Quote every line of the items that follow, character for character, preserving all markup and spacing.

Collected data
#####

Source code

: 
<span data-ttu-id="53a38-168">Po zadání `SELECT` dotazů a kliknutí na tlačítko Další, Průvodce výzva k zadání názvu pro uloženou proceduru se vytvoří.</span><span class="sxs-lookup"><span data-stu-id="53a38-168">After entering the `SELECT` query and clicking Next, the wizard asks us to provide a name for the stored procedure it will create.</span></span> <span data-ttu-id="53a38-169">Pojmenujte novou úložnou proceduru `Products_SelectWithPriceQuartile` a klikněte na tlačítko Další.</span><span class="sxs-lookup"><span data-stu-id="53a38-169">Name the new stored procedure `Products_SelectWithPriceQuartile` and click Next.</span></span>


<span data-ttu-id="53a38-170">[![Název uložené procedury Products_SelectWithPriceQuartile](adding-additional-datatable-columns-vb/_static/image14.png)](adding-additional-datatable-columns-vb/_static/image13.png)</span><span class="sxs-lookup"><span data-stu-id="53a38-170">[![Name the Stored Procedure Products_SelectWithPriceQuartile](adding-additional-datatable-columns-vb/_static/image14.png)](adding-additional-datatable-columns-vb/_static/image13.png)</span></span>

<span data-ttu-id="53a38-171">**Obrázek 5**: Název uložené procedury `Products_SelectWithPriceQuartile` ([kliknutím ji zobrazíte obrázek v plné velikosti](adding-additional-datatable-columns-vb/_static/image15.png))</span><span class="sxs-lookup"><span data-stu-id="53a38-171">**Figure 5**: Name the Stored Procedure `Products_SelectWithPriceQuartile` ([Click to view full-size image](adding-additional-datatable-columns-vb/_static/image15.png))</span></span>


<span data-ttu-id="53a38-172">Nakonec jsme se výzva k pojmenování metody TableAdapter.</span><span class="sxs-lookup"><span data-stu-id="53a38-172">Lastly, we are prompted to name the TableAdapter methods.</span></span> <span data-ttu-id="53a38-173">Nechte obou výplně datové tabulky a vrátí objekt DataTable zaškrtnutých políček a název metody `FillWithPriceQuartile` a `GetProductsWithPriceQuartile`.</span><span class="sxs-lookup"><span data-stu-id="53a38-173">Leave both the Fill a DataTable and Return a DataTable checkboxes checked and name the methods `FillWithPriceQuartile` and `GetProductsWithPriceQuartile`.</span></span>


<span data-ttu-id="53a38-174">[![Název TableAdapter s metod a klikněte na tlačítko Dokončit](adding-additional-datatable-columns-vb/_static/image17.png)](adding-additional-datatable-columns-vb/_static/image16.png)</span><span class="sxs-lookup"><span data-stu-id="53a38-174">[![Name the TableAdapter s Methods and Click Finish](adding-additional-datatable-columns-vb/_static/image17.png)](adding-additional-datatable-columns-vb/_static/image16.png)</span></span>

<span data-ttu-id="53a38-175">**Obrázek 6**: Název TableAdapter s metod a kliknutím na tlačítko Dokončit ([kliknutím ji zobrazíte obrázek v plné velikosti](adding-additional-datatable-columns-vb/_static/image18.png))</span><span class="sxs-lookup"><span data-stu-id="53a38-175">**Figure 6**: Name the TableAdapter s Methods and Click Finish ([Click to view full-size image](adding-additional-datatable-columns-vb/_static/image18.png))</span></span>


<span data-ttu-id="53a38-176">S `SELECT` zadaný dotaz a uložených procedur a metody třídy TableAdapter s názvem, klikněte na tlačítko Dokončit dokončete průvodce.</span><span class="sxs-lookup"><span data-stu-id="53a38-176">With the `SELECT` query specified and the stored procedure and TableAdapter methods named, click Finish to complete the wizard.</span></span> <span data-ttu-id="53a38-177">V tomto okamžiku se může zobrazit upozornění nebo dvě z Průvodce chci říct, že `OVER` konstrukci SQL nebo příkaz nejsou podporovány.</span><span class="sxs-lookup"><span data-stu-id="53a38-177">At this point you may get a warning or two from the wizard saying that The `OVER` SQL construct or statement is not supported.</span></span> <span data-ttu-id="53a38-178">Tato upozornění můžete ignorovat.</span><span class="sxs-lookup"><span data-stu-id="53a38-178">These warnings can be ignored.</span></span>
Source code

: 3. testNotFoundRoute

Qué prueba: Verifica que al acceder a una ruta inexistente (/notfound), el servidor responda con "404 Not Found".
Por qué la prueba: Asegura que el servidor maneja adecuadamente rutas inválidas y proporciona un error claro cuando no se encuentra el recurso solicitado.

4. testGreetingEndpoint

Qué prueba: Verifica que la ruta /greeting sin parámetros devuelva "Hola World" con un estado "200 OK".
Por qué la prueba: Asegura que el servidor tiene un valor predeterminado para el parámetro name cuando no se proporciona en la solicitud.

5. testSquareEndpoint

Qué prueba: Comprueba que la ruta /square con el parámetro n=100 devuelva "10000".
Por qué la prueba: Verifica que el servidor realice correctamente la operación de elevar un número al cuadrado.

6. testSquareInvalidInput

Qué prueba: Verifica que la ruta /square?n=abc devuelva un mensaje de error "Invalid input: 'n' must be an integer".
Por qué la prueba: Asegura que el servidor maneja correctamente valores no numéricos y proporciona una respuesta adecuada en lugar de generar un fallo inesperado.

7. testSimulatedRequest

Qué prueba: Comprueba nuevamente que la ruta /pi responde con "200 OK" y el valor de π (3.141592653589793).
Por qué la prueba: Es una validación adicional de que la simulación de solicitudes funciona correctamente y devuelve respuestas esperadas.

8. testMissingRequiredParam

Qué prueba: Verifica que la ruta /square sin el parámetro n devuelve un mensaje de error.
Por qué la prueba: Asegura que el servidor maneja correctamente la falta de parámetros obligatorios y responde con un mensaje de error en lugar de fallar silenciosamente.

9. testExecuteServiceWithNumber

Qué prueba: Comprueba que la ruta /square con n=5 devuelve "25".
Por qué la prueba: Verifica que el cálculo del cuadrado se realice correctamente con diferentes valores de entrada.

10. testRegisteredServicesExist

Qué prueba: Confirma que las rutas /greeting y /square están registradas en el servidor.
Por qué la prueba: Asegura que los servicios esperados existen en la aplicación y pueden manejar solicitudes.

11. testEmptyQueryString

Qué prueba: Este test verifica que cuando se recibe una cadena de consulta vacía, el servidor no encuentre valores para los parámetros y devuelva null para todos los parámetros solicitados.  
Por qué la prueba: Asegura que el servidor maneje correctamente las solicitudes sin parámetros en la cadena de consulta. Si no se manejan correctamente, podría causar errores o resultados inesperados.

#####

- _Output of the exercise_
Source code

: 
<span data-ttu-id="53a38-168">Po zadání `SELECT` dotazů a kliknutí na tlačítko Další, Průvodce výzva k zadání názvu pro uloženou proceduru se vytvoří.</span><span class="sxs-lookup"><span data-stu-id="53a38-168">After entering the `SELECT` query and clicking Next, the wizard asks us to provide a name for the stored procedure it will create.</span></span> <span data-ttu-id="53a38-169">Pojmenujte novou úložnou proceduru `Products_SelectWithPriceQuartile` a klikněte na tlačítko Další.</span><span class="sxs-lookup"><span data-stu-id="53a38-169">Name the new stored procedure `Products_SelectWithPriceQuartile` and click Next.</span></span>


<span data-ttu-id="53a38-170">[![Název uložené procedury Products_SelectWithPriceQuartile](adding-additional-datatable-columns-vb/_static/image14.png)](adding-additional-datatable-columns-vb/_static/image13.png)</span><span class="sxs-lookup"><span data-stu-id="53a38-170">[![Name the Stored Procedure Products_SelectWithPriceQuartile](adding-additional-datatable-columns-vb/_static/image14.png)](adding-additional-datatable-columns-vb/_static/image13.png)</span></span>

<span data-ttu-id="53a38-171">**Obrázek 5**: Název uložené procedury `Products_SelectWithPriceQuartile` ([kliknutím ji zobrazíte obrázek v plné velikosti](adding-additional-datatable-columns-vb/_static/image15.png))</span><span class="sxs-lookup"><span data-stu-id="53a38-171">**Figure 5**: Name the Stored Procedure `Products_SelectWithPriceQuartile` ([Click to view full-size image](adding-additional-datatable-columns-vb/_static/image15.png))</span></span>


<span data-ttu-id="53a38-172">Nakonec jsme se výzva k pojmenování metody TableAdapter.</span><span class="sxs-lookup"><span data-stu-id="53a38-172">Lastly, we are prompted to name the TableAdapter methods.</span></span> <span data-ttu-id="53a38-173">Nechte obou výplně datové tabulky a vrátí objekt DataTable zaškrtnutých políček a název metody `FillWithPriceQuartile` a `GetProductsWithPriceQuartile`.</span><span class="sxs-lookup"><span data-stu-id="53a38-173">Leave both the Fill a DataTable and Return a DataTable checkboxes checked and name the methods `FillWithPriceQuartile` and `GetProductsWithPriceQuartile`.</span></span>


<span data-ttu-id="53a38-174">[![Název TableAdapter s metod a klikněte na tlačítko Dokončit](adding-additional-datatable-columns-vb/_static/image17.png)](adding-additional-datatable-columns-vb/_static/image16.png)</span><span class="sxs-lookup"><span data-stu-id="53a38-174">[![Name the TableAdapter s Methods and Click Finish](adding-additional-datatable-columns-vb/_static/image17.png)](adding-additional-datatable-columns-vb/_static/image16.png)</span></span>

<span data-ttu-id="53a38-175">**Obrázek 6**: Název TableAdapter s metod a kliknutím na tlačítko Dokončit ([kliknutím ji zobrazíte obrázek v plné velikosti](adding-additional-datatable-columns-vb/_static/image18.png))</span><span class="sxs-lookup"><span data-stu-id="53a38-175">**Figure 6**: Name the TableAdapter s Methods and Click Finish ([Click to view full-size image](adding-additional-datatable-columns-vb/_static/image18.png))</span></span>


<span data-ttu-id="53a38-176">S `SELECT` zadaný dotaz a uložených procedur a metody třídy TableAdapter s názvem, klikněte na tlačítko Dokončit dokončete průvodce.</span><span class="sxs-lookup"><span data-stu-id="53a38-176">With the `SELECT` query specified and the stored procedure and TableAdapter methods named, click Finish to complete the wizard.</span></span> <span data-ttu-id="53a38-177">V tomto okamžiku se může zobrazit upozornění nebo dvě z Průvodce chci říct, že `OVER` konstrukci SQL nebo příkaz nejsou podporovány.</span><span class="sxs-lookup"><span data-stu-id="53a38-177">At this point you may get a warning or two from the wizard saying that The `OVER` SQL construct or statement is not supported.</span></span> <span data-ttu-id="53a38-178">Tato upozornění můžete ignorovat.</span><span class="sxs-lookup"><span data-stu-id="53a38-178">These warnings can be ignored.</span></span>
Source code

: 3. testNotFoundRoute

Qué prueba: Verifica que al acceder a una ruta inexistente (/notfound), el servidor responda con "404 Not Found".
Por qué la prueba: Asegura que el servidor maneja adecuadamente rutas inválidas y proporciona un error claro cuando no se encuentra el recurso solicitado.

4. testGreetingEndpoint

Qué prueba: Verifica que la ruta /greeting sin parámetros devuelva "Hola World" con un estado "200 OK".
Por qué la prueba: Asegura que el servidor tiene un valor predeterminado para el parámetro name cuando no se proporciona en la solicitud.

5. testSquareEndpoint

Qué prueba: Comprueba que la ruta /square con el parámetro n=100 devuelva "10000".
Por qué la prueba: Verifica que el servidor realice correctamente la operación de elevar un número al cuadrado.

6. testSquareInvalidInput

Qué prueba: Verifica que la ruta /square?n=abc devuelva un mensaje de error "Invalid input: 'n' must be an integer".
Por qué la prueba: Asegura que el servidor maneja correctamente valores no numéricos y proporciona una respuesta adecuada en lugar de generar un fallo inesperado.

7. testSimulatedRequest

Qué prueba: Comprueba nuevamente que la ruta /pi responde con "200 OK" y el valor de π (3.141592653589793).
Por qué la prueba: Es una validación adicional de que la simulación de solicitudes funciona correctamente y devuelve respuestas esperadas.

8. testMissingRequiredParam

Qué prueba: Verifica que la ruta /square sin el parámetro n devuelve un mensaje de error.
Por qué la prueba: Asegura que el servidor maneja correctamente la falta de parámetros obligatorios y responde con un mensaje de error en lugar de fallar silenciosamente.

9. testExecuteServiceWithNumber

Qué prueba: Comprueba que la ruta /square con n=5 devuelve "25".
Por qué la prueba: Verifica que el cálculo del cuadrado se realice correctamente con diferentes valores de entrada.

10. testRegisteredServicesExist

Qué prueba: Confirma que las rutas /greeting y /square están registradas en el servidor.
Por qué la prueba: Asegura que los servicios esperados existen en la aplicación y pueden manejar solicitudes.

11. testEmptyQueryString

Qué prueba: Este test verifica que cuando se recibe una cadena de consulta vacía, el servidor no encuentre valores para los parámetros y devuelva null para todos los parámetros solicitados.  
Por qué la prueba: Asegura que el servidor maneje correctamente las solicitudes sin parámetros en la cadena de consulta. Si no se manejan correctamente, podría causar errores o resultados inesperados.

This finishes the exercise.